Fault zones are complex systems where mineralogy, fabric, and frictional properties interplay on fault strength and slip behavior. While prior investigations have focused on post-experimental microstructures to relate fault friction to deformation processes, the evolution of fault fabric coupled with Acoustic Emissions (AEs) during deformation remains elusive. In this study, we present experimental data integrating systematically microstructural, mineralogical, frictional, and AEs analysis coming from a suite of frictional experiments in a double direct shear configuration. These experiments aim to elucidate deformation micro-mechanisms and associated acoustic activity in heterogeneous fault systems.

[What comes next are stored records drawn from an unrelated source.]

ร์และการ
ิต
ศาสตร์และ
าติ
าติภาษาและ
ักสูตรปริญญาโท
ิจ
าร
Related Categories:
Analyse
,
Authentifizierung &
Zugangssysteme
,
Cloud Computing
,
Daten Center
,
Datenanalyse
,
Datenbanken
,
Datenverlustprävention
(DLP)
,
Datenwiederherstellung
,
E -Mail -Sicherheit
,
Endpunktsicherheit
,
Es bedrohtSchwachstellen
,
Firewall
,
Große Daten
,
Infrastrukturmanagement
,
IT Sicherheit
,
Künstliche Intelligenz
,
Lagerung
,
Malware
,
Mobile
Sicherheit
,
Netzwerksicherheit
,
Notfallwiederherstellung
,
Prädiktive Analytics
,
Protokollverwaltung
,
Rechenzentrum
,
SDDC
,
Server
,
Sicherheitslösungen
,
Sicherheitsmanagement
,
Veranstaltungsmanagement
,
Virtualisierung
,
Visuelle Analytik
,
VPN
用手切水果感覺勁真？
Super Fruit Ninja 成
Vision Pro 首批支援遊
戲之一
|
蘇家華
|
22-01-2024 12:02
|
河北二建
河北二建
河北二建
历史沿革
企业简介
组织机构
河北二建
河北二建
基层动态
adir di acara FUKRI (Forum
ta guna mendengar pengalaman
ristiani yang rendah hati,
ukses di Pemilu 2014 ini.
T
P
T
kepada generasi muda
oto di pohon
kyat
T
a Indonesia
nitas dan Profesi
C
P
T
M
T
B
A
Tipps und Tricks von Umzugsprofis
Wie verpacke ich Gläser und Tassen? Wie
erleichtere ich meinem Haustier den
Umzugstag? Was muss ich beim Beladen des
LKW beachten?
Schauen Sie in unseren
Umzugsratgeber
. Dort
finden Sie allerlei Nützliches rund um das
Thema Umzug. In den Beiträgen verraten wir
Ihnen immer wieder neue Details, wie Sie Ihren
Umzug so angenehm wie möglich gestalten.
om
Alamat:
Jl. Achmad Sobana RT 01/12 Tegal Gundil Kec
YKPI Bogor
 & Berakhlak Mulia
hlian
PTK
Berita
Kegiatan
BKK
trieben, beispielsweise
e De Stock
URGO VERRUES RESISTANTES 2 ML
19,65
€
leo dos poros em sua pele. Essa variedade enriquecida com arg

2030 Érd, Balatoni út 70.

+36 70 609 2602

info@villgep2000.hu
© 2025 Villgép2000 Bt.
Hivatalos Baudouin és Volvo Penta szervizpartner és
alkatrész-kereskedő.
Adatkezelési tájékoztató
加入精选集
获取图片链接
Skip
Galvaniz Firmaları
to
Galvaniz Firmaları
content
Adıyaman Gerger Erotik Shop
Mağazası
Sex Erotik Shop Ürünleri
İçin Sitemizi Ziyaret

We performed a set of experiments in quartz-phyllosilicate mixtures and another set of tests where a quartz layer is sandwiched between two muscovite horizons in contact with the forcing blocks. The first set represents typical cataclastic rocks with random fabric while layered mixtures were designed to replicate the deformation behavior of block-and-matrix shear zones.

Pure quartz gouges exhibit cataclastic deformation (grain fragmentation and shear localization) which generates high AE rates and amplitudes. In contrast, muscovite-rich gouges deform through distributed sliding along anastomosed foliation and are characterized by low AE activity. In quartz-phyllosilicate mixtures, increasing muscovite content reduces friction, AE rate, and AE average amplitude inhibiting quartz grain interactions. Layered mixtures introduce additional complexity. While the two muscovite layers govern frictional strength and accommodate distributed deformation, cataclastic processes in the central quartz layer dominate AE activity. These layered systems combine the AE characteristics of quartz and muscovite, with high AE rates similar to pure quartz despite the overall weakening from muscovite. Microstructural observations support these findings, showing deformation concentrated at muscovite interfaces but also revealing localized shear bands in the quartz layer that significantly contribute to AE activity. Experiments performed at varying strain rates reveal that higher strain rates amplify AE rate and amplitude. In the layered mixtures, at high strain rate, AE rates and amplitudes are in the range of pure quartz gouge whereas at low strain rate, they are in the range of pure muscovite gouge.

The evolution of the frequency-magnitude distribution of AEs (b-values) with strain provides additional insights on micromechanical processes: quartz-dominated gouges show increasing b-values from yield to steady-state, suggesting a transition from distributed to localized deformation. In contrast, muscovite-dominated gouges maintain low b-values, reflecting consistent distributed deformation. Layered systems exhibit b-value evolution with strain similar to pure quartz, indicating the dominant role of quartz in the AE properties. Our findings emphasize that fault friction and acoustic behavior are controlled by mineralogical and structural heterogeneities and modulated by strain rate. Weak muscovite layers primarily control frictional strength, while strong quartz layers generate significant AEs, highlighting the potential for aseismic slip coupled with seismic activity in heterogeneous faults.